Roger Dubuis sounds proud of the fact that the RD780 caliber displays 16 distinct finishes, all done in-house, including those “tailored for the Poinçon de Genève certification. These finishes are meticulously applied to every surface of every single component of every caliber, creating a captivating interplay of matte and polished surfaces. This meticulous process enhances the play of light that has become the hallmark of Geneva Haute Horlogerie.”

While some brands even in the high-five, low-six-figure priced segment use an “industrial look” as a means of saving time and cost on movement finishing, it is refreshing and quite cool to see what an industrial-style movement actually looks like when drizzled with traditional decorations. Of course, it would not be a real Roger Dubuis (let alone Lamborghini!) without a bit of showboating — the technical specifications spelled out in all-caps on the two mainspring barrels are here to deliver on those expectations.

The caseback is not exactly a simple one, either. In fact, there is a whole lot going on, from the openworked lugs and the tiny spring revealed inside the easy strap-change system, through the openworked chronograph pushers and polished screw-heads, to the car wheel-inspired self-winding rotor. Hidden deep inside the bowels of the Roger Dubuis Excalibur Spider Flyback Chronograph Lamborghini Verde Mantis is a 120° vertical clutch, 39 rubies, and a grand total of 310 components, protected by a 10 bar (100m, 330ft equivalent) water resistance rating. The power reserve is 72 hours and the operating frequency is 4Hz.

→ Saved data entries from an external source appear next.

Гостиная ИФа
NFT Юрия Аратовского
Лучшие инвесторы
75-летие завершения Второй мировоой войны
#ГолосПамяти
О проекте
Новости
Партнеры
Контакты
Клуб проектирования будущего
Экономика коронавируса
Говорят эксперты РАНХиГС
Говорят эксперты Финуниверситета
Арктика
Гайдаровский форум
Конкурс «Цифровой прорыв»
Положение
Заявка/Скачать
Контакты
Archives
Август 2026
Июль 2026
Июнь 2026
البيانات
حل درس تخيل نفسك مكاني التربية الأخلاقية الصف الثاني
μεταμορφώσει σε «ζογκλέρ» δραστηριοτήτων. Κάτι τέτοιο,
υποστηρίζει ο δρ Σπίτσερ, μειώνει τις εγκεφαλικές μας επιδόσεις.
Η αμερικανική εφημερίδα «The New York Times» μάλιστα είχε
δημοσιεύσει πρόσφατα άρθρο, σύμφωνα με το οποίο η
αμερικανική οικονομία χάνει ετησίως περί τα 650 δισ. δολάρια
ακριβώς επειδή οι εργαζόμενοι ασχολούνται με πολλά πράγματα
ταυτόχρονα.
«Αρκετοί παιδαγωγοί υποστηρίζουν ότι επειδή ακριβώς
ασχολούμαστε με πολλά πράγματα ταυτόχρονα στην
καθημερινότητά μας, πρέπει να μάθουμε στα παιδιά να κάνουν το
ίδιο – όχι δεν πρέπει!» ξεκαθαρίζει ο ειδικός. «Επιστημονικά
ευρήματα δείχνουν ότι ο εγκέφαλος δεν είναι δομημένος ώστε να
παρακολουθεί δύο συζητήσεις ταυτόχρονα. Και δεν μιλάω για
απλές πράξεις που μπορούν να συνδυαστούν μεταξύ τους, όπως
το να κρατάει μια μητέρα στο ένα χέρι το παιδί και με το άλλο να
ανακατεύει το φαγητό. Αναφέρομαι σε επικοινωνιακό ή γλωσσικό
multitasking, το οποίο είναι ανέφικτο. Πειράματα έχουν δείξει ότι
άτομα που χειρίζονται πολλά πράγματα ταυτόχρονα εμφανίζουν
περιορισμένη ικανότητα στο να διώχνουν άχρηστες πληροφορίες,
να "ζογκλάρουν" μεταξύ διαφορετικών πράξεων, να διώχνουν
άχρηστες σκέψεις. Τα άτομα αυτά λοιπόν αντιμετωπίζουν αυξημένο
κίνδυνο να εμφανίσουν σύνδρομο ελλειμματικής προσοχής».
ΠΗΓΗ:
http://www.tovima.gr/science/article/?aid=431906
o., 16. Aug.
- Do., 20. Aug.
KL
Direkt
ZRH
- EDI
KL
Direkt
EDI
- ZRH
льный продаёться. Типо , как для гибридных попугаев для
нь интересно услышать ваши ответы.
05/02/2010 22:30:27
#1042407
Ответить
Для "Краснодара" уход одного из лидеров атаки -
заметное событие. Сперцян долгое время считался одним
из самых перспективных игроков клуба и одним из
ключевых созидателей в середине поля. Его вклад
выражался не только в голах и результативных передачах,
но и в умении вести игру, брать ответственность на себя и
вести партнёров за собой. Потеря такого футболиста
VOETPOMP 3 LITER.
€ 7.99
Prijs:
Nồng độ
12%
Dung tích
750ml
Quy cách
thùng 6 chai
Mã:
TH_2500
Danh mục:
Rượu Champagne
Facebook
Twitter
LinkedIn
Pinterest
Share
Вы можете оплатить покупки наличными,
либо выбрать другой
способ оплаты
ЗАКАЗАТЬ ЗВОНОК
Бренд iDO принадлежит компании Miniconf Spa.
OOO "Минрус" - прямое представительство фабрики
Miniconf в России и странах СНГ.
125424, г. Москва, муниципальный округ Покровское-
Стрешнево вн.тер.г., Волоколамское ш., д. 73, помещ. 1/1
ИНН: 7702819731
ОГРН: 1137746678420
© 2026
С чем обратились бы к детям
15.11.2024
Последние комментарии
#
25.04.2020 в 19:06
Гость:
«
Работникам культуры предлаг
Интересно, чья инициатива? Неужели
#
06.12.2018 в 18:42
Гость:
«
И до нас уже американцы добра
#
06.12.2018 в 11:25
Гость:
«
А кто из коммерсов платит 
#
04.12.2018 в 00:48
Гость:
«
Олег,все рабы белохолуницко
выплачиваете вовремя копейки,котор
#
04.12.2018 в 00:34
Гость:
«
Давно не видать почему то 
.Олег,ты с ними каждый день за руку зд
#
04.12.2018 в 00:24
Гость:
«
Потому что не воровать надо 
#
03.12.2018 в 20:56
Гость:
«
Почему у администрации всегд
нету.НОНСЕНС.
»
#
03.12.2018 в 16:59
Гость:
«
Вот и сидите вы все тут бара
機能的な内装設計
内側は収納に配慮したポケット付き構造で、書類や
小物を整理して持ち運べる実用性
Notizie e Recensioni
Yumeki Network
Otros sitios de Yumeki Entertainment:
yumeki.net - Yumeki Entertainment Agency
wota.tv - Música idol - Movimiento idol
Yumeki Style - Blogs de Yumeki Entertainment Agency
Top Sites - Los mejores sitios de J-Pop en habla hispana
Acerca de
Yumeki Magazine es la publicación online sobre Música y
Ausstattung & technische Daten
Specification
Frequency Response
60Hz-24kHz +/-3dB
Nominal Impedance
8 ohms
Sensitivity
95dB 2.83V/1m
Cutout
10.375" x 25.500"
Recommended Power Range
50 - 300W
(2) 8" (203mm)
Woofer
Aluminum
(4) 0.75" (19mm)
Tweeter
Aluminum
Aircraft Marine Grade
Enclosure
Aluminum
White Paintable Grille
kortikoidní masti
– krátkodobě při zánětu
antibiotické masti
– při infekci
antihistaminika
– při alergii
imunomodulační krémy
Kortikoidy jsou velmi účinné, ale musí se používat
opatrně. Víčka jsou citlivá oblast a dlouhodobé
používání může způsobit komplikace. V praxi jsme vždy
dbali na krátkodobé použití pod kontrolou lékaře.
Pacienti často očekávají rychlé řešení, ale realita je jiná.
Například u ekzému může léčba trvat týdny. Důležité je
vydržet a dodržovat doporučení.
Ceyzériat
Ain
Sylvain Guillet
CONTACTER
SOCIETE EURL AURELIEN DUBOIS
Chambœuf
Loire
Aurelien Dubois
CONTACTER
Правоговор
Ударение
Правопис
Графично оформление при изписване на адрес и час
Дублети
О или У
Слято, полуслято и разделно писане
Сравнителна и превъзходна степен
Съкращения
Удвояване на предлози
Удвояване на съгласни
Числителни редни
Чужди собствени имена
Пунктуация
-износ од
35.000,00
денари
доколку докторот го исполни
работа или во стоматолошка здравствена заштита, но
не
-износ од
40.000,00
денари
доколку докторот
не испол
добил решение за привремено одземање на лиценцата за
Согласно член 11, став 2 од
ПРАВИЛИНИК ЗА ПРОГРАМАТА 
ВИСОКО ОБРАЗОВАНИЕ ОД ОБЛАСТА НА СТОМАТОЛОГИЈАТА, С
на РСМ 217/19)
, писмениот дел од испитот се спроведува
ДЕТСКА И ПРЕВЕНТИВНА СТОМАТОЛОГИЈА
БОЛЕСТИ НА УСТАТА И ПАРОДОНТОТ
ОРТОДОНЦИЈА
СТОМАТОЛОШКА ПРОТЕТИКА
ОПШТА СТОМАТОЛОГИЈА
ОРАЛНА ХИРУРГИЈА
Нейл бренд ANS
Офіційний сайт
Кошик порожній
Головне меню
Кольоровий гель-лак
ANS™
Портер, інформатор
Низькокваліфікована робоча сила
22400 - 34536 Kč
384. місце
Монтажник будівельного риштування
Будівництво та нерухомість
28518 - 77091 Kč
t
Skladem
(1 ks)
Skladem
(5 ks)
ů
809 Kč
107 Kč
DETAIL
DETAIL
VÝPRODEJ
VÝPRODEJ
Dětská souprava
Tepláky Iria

The case is crafted from C-SCM carbon, complemented by a brushed ceramic bezel and what appear to be titanium pushers and crown. This being a flyback chronograph, you can start the chronograph on the Roger Dubuis Excalibur Spider Flyback Chronograph Lamborghini Verde Mantis watch and then stop, reset, and restart the running chronograph just by pressing down and releasing the reset pusher. Most regular mechanical chronographs won’t do anything if you try this — a few others will just break.

Those who have considered the savage looks and sound of the Lamborghini SC63 LMDh racing car — with its poisonous frog-like green and red livery, mind-bending performance, and epic engine tone — might understand why it was Roger Dubuis who dared to take on the challenge to create a wristwatch that, within the strict confinements of its genre, could replicate a similar battery of the senses. And at that, it has certainly succeeded, to a point where pairing a traditional watch with the car just feels odd now. It’s a fun mental exercise, give it a go.